Data types
Batsd is primarily 'wireline' compatible with Etsy's implementation of statsd as detailed in http://codeascraft.etsy.com/2011/02/15/measure-anything-measure-everything/ and implemented in https://github.com/etsy/statsd (hereafter called the 'reference' implementation).
Datapoints are always sent over UDP to a server. By convention, the server listens on port 8125.
Datapoints are always formatted as
keyname:value|datatype
where keyname
is delimited into sections by dots, value is a numeric value, and datatype is a
string.
The reference implementation generally defines two datatypes:
- "counters", with a datatype of
c
and an integer value. Counters are aggregated as cumulative values over time. - "timers", with a datatype of
ms
and an integer value. Timers are averaged over time.
This implementation supports those datatypes as specified, and further adds:
- Support for floats as well as integer values for all datatypes
- "gauges", with a dataype of
g
and a numeric value. Gauges are not aggregated over time.

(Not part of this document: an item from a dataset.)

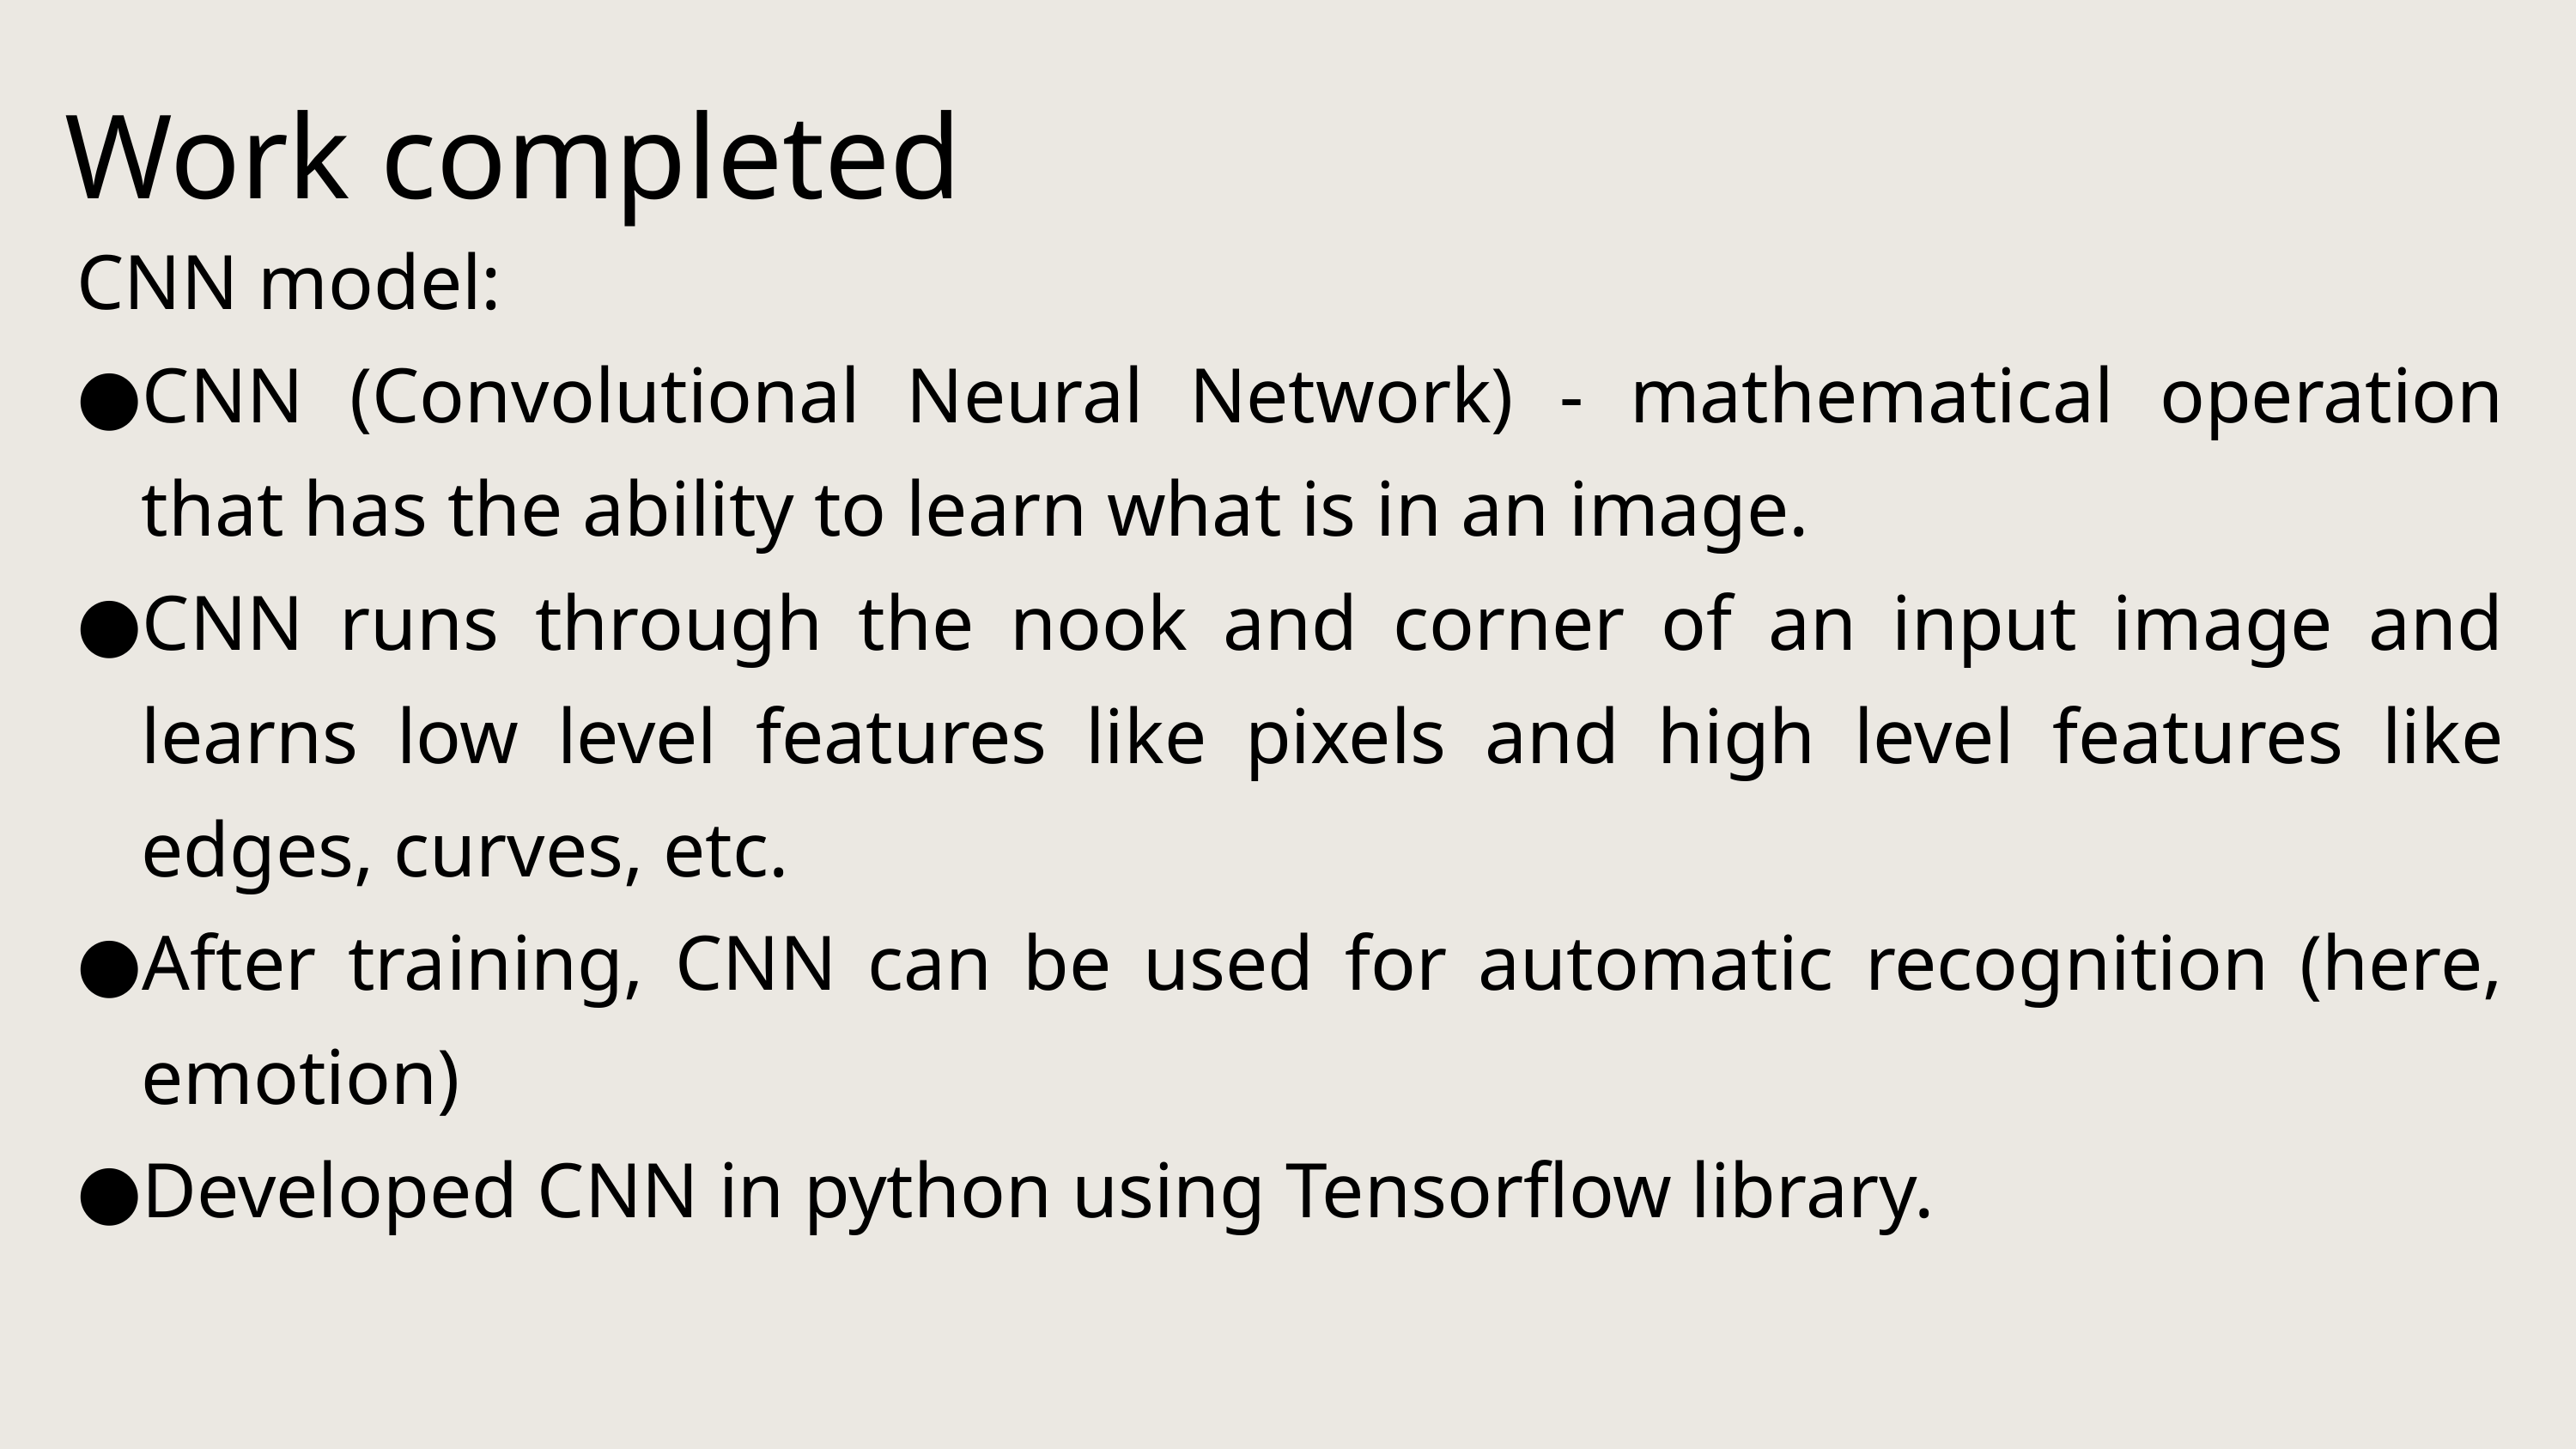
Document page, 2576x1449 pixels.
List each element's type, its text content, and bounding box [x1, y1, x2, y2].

text_box Work completed [64, 39, 1578, 222]
text_box CNN model: CNN (Convolutional Neural Network) - mathematical operation that has the ability to learn what is in an image. CNN runs through the nook and corner of an input image and learns low level features like pixels and high level features like edges, curves, etc. After training, CNN can be used for automatic recognition (here, emotion) Developed CNN in python using Tensorflow library. [76, 210, 2504, 1234]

When stored, datapoints have the type prepended to the keyname using a colon (e.g., foo:1|c
becomes counters:foo
)
Averaging and aggregation
Gauges
Gauges are not aggregated or averaged in any way - they are stored entirely on disk, and are written as soon as they are received (strictly speaking, they are queued to be written as soon as they are received; actual writing may be delayed slightly).
Counters
Counters are summed up over the course of each retention interval. No information about the distribution of values received is retained.
Timers
Timers are averaged and several measures are stored about the distribution:
- mean - the mean value of all measurements in that interval
- min - the minimum value of all measurements in that interval
- max - the maximum value of all measurements in that interval
- count - the total number of measurements in that interval
- upper_90 - the upper 90th percentile threshold that measurements in that interval all fall below
- standard deviation - the standard deviation of measurements in that interval
These are each calculated and stored for each timer every time an aggregation is performed. They are generally treated as separate metrics for all other purposes, with their type (e.g., "mean") appended to the metric name using a colon delimeter.